**PROBLEM TO WORK ON**
Within this material, find every line where the string "from" appears, and copy it out.

**RECORDS PROVIDED**

┄┄┄┄┄┄

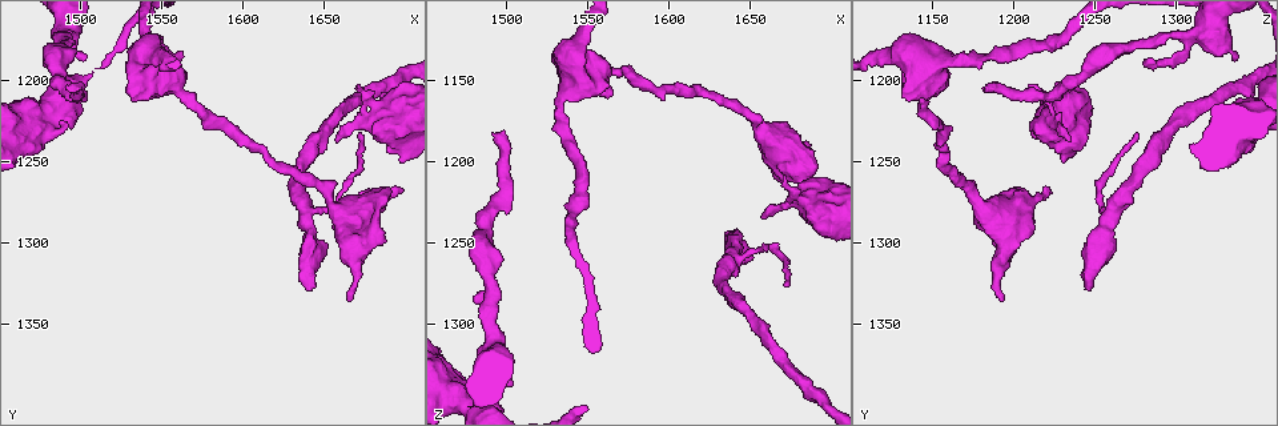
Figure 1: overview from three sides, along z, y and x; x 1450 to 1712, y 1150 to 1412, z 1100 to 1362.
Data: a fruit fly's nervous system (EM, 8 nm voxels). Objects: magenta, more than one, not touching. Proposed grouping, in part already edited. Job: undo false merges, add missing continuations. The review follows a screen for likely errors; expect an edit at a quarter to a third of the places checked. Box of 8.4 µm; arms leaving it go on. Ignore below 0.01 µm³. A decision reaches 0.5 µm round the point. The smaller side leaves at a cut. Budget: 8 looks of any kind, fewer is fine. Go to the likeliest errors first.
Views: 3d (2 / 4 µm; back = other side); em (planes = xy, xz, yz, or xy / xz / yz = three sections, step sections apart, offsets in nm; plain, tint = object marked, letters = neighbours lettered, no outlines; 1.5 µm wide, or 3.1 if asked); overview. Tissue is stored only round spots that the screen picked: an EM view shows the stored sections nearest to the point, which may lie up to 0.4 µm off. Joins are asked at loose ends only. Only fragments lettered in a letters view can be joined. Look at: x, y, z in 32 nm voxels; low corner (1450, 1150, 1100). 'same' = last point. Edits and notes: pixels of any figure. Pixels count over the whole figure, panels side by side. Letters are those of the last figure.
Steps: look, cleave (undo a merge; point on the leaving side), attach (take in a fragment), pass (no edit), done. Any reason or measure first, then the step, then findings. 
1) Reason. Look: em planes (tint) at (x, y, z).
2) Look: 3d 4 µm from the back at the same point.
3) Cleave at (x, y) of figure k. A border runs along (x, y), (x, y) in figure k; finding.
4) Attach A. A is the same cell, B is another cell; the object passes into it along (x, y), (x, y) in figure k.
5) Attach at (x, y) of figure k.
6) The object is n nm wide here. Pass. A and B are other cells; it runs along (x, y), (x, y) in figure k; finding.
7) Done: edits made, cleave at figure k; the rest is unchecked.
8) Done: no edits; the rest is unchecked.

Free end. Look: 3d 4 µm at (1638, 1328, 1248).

┄┄┄┄┄┄

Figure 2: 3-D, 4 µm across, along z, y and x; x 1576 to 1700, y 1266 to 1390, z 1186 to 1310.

┄┄┄┄┄┄

**COMPLETED EXERCISE**
Figure 1: overview from three sides, along z, y and x; x 1450 to 1712, y 1150 to 1412, z 1100 to 1362.
2) Look: 3d 4 µm from the back at the same point.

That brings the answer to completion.